> SUPPLIED MATERIAL:
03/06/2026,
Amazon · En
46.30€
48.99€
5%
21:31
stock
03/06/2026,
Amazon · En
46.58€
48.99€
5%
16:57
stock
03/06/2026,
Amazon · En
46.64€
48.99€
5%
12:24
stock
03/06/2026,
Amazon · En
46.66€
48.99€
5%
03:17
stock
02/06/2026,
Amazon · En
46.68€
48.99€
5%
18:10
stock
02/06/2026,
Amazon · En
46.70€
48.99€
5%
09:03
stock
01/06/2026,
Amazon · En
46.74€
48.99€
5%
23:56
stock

> EXERCISE BRIEF: Would you please repeat the whole listing exactly as it is?

> REPLY:
03/06/2026,
Amazon · En
46.30€
48.99€
5%
21:31
stock
03/06/2026,
Amazon · En
46.58€
48.99€
5%
16:57
stock
03/06/2026,
Amazon · En
46.64€
48.99€
5%
12:24
stock
03/06/2026,
Amazon · En
46.66€
48.99€
5%
03:17
stock
02/06/2026,
Amazon · En
46.68€
48.99€
5%
18:10
stock
02/06/2026,
Amazon · En
46.70€
48.99€
5%
09:03
stock
01/06/2026,
Amazon · En
46.74€
48.99€
5%
23:56
stock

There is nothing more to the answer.